[Dataset records]
=== Begin Enclosure ===

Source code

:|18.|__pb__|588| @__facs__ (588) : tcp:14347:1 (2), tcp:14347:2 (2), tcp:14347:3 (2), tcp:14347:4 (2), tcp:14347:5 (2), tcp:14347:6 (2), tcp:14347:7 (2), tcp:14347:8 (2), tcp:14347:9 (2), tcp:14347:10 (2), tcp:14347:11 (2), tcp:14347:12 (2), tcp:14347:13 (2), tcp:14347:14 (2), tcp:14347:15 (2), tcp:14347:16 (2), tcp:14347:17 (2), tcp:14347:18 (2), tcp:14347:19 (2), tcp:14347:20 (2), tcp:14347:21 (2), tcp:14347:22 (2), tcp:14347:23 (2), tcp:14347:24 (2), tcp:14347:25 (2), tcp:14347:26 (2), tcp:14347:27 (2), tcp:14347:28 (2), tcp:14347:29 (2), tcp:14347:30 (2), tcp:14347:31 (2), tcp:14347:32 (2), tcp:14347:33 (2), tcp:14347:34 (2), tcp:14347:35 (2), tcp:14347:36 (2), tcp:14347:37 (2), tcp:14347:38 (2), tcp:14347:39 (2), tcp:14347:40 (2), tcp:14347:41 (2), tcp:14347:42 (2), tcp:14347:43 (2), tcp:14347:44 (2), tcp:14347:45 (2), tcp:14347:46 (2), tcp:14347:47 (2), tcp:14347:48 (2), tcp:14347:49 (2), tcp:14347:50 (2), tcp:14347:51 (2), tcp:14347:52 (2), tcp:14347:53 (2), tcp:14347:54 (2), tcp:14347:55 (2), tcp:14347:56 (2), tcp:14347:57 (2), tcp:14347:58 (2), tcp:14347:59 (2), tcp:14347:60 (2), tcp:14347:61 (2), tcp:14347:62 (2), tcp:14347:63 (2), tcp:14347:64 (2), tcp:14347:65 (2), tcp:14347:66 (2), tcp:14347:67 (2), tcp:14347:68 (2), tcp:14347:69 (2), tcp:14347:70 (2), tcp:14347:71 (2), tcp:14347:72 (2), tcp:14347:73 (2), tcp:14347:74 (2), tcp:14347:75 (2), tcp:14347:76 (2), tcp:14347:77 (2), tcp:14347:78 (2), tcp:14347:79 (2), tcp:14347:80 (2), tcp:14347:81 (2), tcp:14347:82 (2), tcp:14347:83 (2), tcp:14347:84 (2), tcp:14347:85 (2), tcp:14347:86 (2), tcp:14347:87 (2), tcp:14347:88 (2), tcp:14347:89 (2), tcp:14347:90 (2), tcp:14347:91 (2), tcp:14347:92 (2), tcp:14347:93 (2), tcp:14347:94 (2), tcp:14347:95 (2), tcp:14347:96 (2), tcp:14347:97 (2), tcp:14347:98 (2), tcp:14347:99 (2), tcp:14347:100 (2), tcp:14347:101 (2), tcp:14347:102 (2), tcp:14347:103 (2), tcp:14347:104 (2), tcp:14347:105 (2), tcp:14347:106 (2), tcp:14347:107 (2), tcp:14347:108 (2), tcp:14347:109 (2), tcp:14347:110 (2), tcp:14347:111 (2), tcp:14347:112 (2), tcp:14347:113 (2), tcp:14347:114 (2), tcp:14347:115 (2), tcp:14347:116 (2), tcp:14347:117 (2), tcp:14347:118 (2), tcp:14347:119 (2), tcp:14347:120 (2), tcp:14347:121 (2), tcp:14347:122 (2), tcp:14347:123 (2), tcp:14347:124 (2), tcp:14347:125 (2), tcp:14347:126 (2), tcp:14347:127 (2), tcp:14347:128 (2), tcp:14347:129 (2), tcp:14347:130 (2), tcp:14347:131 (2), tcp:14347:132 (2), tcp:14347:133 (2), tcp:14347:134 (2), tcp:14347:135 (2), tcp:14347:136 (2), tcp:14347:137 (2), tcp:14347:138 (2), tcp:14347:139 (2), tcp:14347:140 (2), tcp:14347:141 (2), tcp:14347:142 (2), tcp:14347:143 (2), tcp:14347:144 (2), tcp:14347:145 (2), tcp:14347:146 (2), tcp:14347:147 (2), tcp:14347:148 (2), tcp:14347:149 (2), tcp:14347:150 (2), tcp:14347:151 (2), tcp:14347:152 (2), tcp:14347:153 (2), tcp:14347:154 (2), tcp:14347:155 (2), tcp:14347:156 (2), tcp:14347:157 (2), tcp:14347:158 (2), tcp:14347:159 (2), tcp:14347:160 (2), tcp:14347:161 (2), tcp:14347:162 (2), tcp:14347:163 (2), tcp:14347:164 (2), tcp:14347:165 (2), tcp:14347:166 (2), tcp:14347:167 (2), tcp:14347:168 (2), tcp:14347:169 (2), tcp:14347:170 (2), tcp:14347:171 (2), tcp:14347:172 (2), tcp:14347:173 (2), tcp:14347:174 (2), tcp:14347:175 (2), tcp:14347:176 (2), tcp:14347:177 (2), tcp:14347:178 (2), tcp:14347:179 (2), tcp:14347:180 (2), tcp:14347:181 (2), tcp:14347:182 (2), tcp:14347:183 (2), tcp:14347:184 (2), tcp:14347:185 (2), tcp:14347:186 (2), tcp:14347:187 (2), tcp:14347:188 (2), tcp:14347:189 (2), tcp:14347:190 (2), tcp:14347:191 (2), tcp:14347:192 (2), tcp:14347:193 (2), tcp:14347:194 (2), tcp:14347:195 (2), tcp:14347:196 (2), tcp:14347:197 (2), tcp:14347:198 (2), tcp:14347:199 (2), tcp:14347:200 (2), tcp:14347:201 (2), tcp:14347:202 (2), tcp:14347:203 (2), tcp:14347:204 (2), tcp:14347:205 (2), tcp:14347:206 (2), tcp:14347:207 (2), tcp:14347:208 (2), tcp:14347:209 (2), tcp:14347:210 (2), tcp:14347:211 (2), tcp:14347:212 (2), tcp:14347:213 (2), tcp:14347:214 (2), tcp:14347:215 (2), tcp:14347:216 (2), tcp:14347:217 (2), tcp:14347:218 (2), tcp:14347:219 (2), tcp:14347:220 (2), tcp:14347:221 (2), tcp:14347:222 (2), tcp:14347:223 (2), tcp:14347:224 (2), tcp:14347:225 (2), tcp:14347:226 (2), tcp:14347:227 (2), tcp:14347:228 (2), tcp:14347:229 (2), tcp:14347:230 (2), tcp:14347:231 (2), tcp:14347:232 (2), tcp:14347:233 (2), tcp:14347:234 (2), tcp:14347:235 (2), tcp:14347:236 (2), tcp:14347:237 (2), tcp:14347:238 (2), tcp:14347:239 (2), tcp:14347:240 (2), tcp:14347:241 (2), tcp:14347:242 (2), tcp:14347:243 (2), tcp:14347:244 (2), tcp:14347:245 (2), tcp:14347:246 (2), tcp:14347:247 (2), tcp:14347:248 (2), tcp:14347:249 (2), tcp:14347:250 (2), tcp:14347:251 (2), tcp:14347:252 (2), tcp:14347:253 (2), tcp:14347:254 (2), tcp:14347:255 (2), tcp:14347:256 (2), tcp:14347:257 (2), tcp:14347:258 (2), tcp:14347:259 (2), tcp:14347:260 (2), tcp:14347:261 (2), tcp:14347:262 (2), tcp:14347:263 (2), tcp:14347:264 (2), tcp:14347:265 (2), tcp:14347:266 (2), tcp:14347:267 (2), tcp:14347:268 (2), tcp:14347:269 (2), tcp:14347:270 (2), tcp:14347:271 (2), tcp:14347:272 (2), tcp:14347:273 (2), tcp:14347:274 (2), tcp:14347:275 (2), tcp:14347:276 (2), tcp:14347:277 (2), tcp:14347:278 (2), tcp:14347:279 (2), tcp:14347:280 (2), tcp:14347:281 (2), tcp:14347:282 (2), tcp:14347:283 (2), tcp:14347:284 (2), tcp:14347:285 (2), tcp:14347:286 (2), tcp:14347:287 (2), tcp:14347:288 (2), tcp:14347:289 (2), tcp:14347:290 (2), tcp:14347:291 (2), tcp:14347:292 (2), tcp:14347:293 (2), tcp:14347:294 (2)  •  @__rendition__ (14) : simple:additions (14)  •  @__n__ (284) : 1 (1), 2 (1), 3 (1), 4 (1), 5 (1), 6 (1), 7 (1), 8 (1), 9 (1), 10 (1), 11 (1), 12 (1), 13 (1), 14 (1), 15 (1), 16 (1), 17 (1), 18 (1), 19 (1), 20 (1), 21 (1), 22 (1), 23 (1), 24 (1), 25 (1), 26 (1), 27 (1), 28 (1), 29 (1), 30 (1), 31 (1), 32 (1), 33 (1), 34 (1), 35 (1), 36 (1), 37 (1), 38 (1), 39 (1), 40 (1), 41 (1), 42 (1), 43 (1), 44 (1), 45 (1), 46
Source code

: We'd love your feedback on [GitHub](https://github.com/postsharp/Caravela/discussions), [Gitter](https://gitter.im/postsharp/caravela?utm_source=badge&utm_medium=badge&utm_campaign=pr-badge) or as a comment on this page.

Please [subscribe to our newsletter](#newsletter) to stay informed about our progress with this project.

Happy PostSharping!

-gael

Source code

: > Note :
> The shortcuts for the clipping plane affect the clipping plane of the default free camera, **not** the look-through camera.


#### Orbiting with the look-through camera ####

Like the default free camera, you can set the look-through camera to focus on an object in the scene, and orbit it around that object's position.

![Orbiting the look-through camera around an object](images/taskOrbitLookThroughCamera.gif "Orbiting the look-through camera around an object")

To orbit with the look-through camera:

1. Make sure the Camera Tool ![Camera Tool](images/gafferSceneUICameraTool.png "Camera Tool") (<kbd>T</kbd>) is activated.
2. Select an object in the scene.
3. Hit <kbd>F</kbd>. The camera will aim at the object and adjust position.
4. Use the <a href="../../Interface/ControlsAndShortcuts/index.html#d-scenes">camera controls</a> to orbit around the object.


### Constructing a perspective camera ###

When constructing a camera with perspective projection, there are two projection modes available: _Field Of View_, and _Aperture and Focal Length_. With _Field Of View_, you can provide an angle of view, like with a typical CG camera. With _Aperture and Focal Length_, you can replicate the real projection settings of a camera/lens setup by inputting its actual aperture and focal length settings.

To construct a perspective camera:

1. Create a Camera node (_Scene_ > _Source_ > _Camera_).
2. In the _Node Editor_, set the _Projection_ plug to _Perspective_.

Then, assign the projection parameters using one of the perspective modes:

=== End Enclosure ===

- **DIRECTIONS FOR THIS TASK**: Restate exactly the lines running from the line with "Happy PostSharping!" to the end of the entries above, both ends included.

- **THE ANSWER**:
Happy PostSharping!

-gael

Source code

: > Note :
> The shortcuts for the clipping plane affect the clipping plane of the default free camera, **not** the look-through camera.


#### Orbiting with the look-through camera ####

Like the default free camera, you can set the look-through camera to focus on an object in the scene, and orbit it around that object's position.

![Orbiting the look-through camera around an object](images/taskOrbitLookThroughCamera.gif "Orbiting the look-through camera around an object")

To orbit with the look-through camera:

1. Make sure the Camera Tool ![Camera Tool](images/gafferSceneUICameraTool.png "Camera Tool") (<kbd>T</kbd>) is activated.
2. Select an object in the scene.
3. Hit <kbd>F</kbd>. The camera will aim at the object and adjust position.
4. Use the <a href="../../Interface/ControlsAndShortcuts/index.html#d-scenes">camera controls</a> to orbit around the object.


### Constructing a perspective camera ###

When constructing a camera with perspective projection, there are two projection modes available: _Field Of View_, and _Aperture and Focal Length_. With _Field Of View_, you can provide an angle of view, like with a typical CG camera. With _Aperture and Focal Length_, you can replicate the real projection settings of a camera/lens setup by inputting its actual aperture and focal length settings.

To construct a perspective camera:

1. Create a Camera node (_Scene_ > _Source_ > _Camera_).
2. In the _Node Editor_, set the _Projection_ plug to _Perspective_.

Then, assign the projection parameters using one of the perspective modes:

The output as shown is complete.